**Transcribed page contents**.
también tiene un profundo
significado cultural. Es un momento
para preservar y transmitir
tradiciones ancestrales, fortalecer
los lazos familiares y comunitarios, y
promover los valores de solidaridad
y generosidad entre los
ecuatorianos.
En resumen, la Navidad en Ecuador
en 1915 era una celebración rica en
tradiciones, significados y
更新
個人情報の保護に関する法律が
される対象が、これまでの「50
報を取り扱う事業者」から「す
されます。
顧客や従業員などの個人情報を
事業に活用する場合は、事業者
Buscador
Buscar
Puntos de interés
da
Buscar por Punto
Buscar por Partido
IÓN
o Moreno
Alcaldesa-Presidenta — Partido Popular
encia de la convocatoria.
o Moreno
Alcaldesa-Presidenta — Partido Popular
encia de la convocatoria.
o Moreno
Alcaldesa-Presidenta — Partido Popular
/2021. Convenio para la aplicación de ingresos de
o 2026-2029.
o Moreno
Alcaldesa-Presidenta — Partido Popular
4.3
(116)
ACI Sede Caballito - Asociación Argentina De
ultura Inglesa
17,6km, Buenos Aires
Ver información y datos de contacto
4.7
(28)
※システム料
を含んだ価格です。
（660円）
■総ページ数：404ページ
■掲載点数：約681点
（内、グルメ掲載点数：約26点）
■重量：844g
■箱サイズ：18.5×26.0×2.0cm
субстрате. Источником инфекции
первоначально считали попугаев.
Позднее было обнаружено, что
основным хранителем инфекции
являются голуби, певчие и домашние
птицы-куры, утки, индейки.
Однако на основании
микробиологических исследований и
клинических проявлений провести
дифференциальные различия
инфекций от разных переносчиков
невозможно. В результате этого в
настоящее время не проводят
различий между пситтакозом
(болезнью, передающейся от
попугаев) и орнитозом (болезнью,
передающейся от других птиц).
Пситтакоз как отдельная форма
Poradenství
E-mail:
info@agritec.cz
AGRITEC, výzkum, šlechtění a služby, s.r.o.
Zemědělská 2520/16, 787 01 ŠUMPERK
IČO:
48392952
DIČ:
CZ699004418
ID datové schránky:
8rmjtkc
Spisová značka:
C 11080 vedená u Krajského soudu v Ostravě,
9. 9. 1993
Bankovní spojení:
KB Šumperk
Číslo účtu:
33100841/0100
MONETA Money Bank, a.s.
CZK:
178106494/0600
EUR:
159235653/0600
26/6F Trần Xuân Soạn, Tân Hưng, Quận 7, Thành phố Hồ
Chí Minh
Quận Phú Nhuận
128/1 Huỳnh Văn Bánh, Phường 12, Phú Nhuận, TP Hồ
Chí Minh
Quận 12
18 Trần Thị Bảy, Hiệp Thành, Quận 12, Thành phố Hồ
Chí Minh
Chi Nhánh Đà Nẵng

...

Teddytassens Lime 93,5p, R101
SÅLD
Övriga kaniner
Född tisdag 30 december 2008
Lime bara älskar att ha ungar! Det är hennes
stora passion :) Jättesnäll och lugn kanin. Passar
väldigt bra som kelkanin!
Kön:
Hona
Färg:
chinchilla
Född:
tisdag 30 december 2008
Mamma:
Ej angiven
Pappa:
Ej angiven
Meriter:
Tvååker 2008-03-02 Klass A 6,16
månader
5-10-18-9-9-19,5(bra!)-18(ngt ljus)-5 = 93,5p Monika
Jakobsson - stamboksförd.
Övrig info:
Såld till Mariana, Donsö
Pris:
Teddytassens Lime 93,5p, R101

**INSTRUCTIONS TO FOLLOW**.
Reproduce exactly the section above that begins at the line containing "178106494/0600" and ends at the line containing "Chi Nhánh Đà Nẵng", leaving out all other lines.

**OUTPUT FOR THIS EXERCISE**.
178106494/0600
EUR:
159235653/0600
26/6F Trần Xuân Soạn, Tân Hưng, Quận 7, Thành phố Hồ
Chí Minh
Quận Phú Nhuận
128/1 Huỳnh Văn Bánh, Phường 12, Phú Nhuận, TP Hồ
Chí Minh
Quận 12
18 Trần Thị Bảy, Hiệp Thành, Quận 12, Thành phố Hồ
Chí Minh
Chi Nhánh Đà Nẵng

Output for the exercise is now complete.